■ **Text passage**
▽
The solution emerging across the industry is AI-powered customer enablement.

Companies are deploying customer-facing AI agents that walk users through new product releases in real time. Instead of sending a changelog email that gets ignored, imagine an AI teammate that notices you're struggling with a workflow and says, "Hey, we just released a feature last week that could help with exactly this. Want me to show you?"

One insight that stuck with me was that the most forward-thinking companies are having their engineers, not just product managers, sit directly with customers every week. This allows them to fix bugs and issues on the spot, creating a feedback loop that's impossible to achieve through traditional channels. It also allows engineers to see firsthand how their code is used and the impact their hard work has on the customer. It creates a win-win that's faster, more accurate, and far more connected to real customer behavior.

What These Trends Mean for Global Teams

All four of these trends converge on one reality: the companies that win will be those that can scale learning and enablement globally, instantly, and continuously.

This is exactly the problem we've been solving at Smartcat with our Learning Content Agent for course creation. It’s designed to move beyond traditional course authoring with an AI course creation tool that helps teams generate and adapt learning content faster. It's an AI teammate that can create and translate training content simultaneously across 280+ languages, and generate microlearning modules that respect the 15-minute attention span reality. It also supports enterprise eLearning workflows by integrating directly with your LMS, learning from your experts to maintain brand voice, compliance standards, and quality.
△
■ **Study questions**
1 - In the passage on AI-powered customer enablement, across how many languages can Smartcat's Learning Content Agent create and translate training content?
2 - Print the part of the customer enablement passage starting with "All four of" and going on through "standards, and quality.".

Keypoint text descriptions
▽
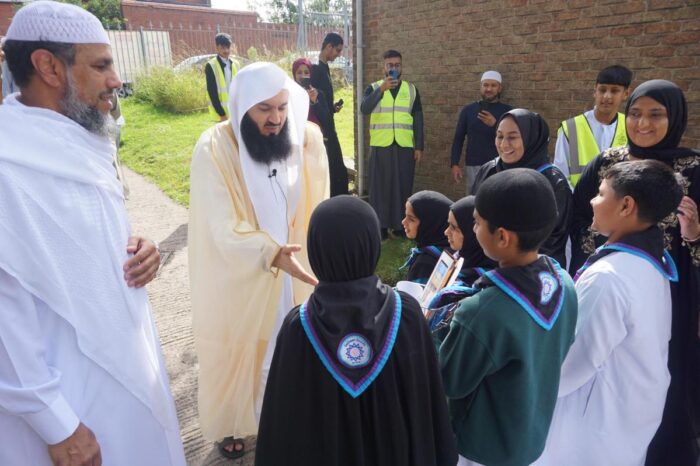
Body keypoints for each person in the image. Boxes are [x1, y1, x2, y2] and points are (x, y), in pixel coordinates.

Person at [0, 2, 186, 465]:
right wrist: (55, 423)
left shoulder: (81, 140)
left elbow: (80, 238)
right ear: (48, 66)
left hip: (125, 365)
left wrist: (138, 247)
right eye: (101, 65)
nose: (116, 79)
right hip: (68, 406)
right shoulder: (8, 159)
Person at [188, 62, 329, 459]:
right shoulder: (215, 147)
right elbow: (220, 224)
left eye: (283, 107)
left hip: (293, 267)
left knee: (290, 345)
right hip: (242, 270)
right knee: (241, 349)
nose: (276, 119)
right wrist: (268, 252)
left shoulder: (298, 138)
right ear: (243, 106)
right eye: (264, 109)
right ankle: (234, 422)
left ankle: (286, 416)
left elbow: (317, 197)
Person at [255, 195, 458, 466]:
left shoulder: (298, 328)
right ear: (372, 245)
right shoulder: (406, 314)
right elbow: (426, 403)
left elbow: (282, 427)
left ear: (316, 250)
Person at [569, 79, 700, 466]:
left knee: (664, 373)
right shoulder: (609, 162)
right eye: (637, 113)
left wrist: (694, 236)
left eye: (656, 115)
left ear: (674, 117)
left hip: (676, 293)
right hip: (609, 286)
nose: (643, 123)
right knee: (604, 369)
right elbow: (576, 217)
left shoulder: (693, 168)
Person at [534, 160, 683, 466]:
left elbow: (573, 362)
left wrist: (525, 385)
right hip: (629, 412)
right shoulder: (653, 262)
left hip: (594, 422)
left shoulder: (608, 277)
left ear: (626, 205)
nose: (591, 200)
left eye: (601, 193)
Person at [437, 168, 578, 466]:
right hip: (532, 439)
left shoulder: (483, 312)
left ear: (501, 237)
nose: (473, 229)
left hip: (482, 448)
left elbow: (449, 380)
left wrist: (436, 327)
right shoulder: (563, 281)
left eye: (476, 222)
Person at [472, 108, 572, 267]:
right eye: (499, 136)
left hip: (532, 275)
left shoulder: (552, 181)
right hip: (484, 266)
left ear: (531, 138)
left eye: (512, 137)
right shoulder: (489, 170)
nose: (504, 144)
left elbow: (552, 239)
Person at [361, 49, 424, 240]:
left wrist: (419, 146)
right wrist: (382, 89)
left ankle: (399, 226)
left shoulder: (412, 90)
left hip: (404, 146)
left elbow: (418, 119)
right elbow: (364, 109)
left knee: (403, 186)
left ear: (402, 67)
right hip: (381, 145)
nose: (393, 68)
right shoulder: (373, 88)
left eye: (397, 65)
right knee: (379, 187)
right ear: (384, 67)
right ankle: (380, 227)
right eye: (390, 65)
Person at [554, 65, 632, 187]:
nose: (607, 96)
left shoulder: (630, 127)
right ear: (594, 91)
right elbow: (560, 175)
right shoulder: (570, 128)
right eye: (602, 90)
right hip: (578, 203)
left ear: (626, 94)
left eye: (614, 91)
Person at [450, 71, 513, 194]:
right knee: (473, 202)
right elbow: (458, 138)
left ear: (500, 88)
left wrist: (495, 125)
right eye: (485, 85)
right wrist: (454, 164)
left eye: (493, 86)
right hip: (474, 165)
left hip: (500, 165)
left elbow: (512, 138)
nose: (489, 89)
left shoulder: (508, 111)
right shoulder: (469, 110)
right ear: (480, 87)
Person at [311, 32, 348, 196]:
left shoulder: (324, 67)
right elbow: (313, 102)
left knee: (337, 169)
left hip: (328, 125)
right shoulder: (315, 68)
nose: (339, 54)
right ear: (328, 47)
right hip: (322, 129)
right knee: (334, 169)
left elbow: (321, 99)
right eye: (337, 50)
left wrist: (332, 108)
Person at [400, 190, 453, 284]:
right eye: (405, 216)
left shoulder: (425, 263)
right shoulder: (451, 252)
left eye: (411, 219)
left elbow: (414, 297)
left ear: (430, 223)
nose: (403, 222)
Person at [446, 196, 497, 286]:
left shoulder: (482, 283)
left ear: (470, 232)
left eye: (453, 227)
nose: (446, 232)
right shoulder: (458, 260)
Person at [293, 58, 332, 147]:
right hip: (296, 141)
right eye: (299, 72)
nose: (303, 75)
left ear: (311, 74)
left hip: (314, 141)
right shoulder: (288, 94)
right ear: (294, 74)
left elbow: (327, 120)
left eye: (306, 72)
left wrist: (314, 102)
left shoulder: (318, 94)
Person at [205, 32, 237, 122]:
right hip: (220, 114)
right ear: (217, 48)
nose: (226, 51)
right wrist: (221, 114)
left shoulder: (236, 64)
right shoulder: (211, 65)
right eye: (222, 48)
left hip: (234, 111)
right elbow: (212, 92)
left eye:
△
■ **Outputs by task**
1 - More than 280 languages.

2 -
All four of these trends converge on one reality: the companies that win will be those that can scale learning and enablement globally, instantly, and continuously.

This is exactly the problem we've been solving at Smartcat with our Learning Content Agent for course creation. It’s designed to move beyond traditional course authoring with an AI course creation tool that helps teams generate and adapt learning content faster. It's an AI teammate that can create and translate training content simultaneously across 280+ languages, and generate microlearning modules that respect the 15-minute attention span reality. It also supports enterprise eLearning workflows by integrating directly with your LMS, learning from your experts to maintain brand voice, compliance standards, and quality.